Adam Leach, Ovum Practice Leader
AUSTRALIA: Amazon unveiled a new range of Kindle devices including its much anticipated move into the tablet market with the announcement of the Kindle Fire. Amazon is going head to head with Apple and the iPad with a consumer-centric media consumption device. Amazon is hoping to attract consumers with a device that has direct access to its huge content library of books, music, films and TV shows.
The company has priced the Kindle Fire at $199. The pricing is critical to gain traction in the tablet market where the iPad has effectively become the defacto standard. Rival manufacturers have failed to attract consumers as they have matched the iPad’s price point without matching its content offering, whereas the Kindle Fire has access to Amazon’s content store and is half the price of the cheapest iPad model.

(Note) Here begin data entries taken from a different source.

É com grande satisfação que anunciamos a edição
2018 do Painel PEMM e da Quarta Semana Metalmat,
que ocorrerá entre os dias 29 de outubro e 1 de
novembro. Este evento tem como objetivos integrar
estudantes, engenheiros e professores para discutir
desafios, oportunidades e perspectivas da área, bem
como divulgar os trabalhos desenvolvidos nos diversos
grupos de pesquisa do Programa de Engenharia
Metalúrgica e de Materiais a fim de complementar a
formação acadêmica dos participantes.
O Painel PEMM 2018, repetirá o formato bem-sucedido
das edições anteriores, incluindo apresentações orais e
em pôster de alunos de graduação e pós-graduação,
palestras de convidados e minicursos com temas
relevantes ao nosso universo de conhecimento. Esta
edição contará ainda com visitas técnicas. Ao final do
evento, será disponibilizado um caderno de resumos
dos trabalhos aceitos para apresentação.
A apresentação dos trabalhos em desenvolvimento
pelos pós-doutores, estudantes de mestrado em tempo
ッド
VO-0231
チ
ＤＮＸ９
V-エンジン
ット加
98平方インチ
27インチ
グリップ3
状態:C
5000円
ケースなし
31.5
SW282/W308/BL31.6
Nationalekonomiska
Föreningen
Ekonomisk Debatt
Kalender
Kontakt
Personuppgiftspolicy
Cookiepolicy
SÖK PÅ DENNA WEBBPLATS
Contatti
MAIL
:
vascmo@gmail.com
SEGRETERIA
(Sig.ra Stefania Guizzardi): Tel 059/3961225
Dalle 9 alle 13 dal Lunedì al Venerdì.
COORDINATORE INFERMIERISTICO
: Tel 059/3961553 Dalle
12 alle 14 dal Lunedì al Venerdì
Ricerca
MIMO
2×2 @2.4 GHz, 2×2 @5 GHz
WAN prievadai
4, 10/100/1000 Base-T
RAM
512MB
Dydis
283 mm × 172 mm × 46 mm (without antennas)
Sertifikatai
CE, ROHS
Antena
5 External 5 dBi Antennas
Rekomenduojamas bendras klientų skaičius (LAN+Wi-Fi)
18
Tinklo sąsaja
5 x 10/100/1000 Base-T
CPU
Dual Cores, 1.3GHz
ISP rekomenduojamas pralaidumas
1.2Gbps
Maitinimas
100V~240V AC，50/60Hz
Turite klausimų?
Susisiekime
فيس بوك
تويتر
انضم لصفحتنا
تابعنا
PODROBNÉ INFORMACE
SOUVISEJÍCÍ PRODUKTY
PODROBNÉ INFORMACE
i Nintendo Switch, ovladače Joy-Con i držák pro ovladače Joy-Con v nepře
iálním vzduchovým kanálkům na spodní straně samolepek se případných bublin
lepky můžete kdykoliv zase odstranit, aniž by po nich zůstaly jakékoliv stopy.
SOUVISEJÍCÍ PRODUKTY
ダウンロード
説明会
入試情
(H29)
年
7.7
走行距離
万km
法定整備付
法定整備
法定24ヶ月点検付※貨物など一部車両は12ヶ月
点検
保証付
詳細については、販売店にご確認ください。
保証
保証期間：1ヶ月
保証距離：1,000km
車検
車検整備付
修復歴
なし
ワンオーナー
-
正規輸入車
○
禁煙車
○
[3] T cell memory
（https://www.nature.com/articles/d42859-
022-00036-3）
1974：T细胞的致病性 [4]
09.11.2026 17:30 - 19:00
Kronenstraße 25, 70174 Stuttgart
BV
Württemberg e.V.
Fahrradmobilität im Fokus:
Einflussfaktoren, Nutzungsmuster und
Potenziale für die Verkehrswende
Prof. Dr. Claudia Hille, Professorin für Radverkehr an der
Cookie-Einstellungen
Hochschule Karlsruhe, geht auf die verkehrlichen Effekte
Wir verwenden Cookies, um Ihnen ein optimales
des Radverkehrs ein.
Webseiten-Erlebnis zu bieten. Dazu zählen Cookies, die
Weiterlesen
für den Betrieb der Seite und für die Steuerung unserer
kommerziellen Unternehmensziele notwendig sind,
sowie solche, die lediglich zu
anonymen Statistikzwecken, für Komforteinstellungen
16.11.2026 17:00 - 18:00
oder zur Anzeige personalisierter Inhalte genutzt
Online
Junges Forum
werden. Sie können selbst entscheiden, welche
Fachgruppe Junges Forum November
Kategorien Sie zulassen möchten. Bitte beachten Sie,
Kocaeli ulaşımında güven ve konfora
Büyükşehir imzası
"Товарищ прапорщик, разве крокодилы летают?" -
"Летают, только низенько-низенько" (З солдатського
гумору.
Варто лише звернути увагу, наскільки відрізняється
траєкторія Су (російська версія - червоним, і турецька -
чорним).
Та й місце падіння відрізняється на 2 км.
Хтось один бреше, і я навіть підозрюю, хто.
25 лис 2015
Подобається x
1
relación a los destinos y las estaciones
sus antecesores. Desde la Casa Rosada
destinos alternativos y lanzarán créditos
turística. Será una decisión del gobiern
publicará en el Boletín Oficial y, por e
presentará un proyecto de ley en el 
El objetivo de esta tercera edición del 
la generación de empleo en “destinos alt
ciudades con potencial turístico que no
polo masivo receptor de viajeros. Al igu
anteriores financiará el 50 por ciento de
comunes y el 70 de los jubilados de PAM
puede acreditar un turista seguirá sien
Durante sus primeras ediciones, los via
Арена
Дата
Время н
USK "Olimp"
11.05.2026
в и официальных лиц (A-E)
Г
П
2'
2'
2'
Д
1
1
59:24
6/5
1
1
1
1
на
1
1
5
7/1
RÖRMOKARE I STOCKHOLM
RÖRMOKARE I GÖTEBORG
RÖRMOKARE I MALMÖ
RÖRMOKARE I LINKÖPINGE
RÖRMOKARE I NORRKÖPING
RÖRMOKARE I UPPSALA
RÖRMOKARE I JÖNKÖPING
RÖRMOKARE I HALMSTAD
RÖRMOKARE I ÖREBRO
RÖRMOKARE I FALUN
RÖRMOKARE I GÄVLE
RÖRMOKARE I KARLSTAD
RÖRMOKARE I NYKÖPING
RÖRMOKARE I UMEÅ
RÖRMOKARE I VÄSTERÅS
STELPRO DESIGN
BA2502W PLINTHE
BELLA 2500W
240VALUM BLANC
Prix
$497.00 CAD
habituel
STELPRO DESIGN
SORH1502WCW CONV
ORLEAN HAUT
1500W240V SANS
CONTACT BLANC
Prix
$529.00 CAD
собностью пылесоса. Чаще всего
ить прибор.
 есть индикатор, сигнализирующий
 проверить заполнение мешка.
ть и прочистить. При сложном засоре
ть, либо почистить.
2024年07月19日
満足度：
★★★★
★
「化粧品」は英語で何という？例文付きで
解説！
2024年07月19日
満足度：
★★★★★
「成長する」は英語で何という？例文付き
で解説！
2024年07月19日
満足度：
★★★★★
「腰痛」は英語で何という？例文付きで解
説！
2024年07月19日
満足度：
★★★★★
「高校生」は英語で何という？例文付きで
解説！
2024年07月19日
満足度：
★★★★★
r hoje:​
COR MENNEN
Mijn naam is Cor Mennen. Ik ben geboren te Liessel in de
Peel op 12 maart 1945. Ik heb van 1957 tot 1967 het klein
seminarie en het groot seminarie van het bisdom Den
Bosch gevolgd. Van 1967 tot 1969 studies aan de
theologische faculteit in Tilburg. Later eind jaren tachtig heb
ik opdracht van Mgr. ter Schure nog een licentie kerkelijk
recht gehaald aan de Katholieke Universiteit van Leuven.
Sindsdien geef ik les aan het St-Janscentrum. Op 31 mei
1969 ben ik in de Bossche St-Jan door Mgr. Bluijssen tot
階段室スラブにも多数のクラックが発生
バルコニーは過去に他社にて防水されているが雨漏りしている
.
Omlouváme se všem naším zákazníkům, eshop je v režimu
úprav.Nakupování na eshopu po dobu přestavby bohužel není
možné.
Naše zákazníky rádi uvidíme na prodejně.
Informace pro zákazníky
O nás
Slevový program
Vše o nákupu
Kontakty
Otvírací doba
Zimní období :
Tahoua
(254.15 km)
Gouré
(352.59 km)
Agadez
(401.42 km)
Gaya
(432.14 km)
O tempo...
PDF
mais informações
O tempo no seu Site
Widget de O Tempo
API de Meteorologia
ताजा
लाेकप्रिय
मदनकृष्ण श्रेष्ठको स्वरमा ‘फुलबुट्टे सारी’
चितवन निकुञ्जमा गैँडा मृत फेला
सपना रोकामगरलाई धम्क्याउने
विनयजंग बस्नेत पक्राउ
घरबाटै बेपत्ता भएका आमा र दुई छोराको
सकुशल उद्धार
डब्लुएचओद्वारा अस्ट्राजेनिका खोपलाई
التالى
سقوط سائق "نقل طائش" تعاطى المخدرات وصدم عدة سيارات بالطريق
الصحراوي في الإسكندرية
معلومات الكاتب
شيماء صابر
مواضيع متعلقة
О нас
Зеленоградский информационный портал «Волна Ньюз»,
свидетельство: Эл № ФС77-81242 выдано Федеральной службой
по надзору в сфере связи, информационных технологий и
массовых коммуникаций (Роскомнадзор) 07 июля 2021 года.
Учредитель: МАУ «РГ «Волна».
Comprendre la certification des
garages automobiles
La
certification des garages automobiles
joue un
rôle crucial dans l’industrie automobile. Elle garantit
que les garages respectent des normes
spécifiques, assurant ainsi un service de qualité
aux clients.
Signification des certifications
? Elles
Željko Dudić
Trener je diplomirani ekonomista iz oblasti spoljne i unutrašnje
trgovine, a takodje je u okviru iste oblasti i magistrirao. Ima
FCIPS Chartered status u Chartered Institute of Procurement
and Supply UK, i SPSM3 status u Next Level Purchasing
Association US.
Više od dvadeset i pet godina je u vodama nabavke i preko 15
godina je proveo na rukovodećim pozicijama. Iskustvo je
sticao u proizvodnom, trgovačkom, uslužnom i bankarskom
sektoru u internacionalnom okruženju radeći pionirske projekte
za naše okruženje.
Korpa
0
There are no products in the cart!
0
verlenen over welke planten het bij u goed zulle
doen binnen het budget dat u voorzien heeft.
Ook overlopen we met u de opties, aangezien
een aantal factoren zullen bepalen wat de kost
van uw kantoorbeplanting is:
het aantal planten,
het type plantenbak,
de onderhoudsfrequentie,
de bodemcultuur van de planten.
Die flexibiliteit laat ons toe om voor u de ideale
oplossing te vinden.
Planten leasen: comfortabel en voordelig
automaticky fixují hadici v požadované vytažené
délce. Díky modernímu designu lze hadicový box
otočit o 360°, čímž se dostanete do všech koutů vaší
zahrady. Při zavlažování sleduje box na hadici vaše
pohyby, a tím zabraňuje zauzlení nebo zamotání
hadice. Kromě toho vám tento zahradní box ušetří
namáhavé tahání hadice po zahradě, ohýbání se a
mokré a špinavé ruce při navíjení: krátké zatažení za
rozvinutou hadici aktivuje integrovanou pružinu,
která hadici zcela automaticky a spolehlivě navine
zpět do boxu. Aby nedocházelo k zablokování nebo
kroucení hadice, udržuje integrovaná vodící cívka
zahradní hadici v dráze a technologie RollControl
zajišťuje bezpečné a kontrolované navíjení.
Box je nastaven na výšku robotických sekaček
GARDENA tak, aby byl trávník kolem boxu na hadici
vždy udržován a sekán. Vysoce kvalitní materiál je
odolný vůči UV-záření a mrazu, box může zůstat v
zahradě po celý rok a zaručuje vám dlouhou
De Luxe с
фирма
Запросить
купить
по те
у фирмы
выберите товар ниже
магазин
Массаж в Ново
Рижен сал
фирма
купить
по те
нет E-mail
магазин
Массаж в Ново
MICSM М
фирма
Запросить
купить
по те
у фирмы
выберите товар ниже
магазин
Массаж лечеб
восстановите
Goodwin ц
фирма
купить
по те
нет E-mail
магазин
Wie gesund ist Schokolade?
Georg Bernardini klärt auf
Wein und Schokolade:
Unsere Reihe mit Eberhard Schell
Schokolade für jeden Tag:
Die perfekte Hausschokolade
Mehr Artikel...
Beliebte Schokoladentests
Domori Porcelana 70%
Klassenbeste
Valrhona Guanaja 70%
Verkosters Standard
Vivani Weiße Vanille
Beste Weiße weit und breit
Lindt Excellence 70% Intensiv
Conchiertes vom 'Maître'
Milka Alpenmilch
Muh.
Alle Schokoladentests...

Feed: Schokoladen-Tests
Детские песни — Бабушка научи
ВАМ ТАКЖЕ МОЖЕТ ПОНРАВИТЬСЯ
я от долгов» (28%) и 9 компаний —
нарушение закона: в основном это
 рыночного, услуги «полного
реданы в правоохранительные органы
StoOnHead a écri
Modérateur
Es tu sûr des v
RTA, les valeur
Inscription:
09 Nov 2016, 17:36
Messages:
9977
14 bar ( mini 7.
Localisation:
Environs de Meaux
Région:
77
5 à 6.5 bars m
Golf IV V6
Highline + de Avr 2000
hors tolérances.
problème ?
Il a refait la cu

Amazon’s retail-based business model allows the company to subsidize the device on the premise that consumers will buy more from Amazon, be that physical goods or its digital content. This model is the direct inverse of Apple’s model; Amazon is selling a device in order to sell more content where as Apple sells content in order to sell more devices.
However, the device is still an integral part of Amazon’s proposition; it still needs to be attractive in its own right to consumers. Amazon has opted for a 7” display, the same size as the Blackberry Playbook. This screen size has undoubtedly helped them achieve a lower price point for the device but so far this form factor has not been popular with consumers, we shall see if this is related to other aspects of those devices other than its screen size.
The Amazon Fire is based on Google’s Android operating system; however, it appears that Amazon is positioning its own services above those of Google’s by using the Amazon Android app store and its own mobile browser based on its own dynamic split browsing technology, essentially creating its own variant of Android. This will have significant implications for developers wishing to deploy Android applications to the device if the two platforms do not remain compatible. It will also force consumers to choose if Amazon’s set of services are more valuable to them than Google’s when buying a tablet.
From a standing start in 2010, Ovum expects shipments of tablets and other mobile Internet devices based on “lite” operating systems (OSs) to reach 41 million by year-end 2011, rising to 219 million units in calendar year 2016. This equates to a CAGR of 45 percent across the period 2010–16. Ovum does not see shipments of tablets and other mobile Internet devices significantly eroding the growing demand for smartphones, especially those that are fundamentally similar in their hardware and software technology. The utility of smartphones is simply greater than that of tablets and similar devices for a majority of users.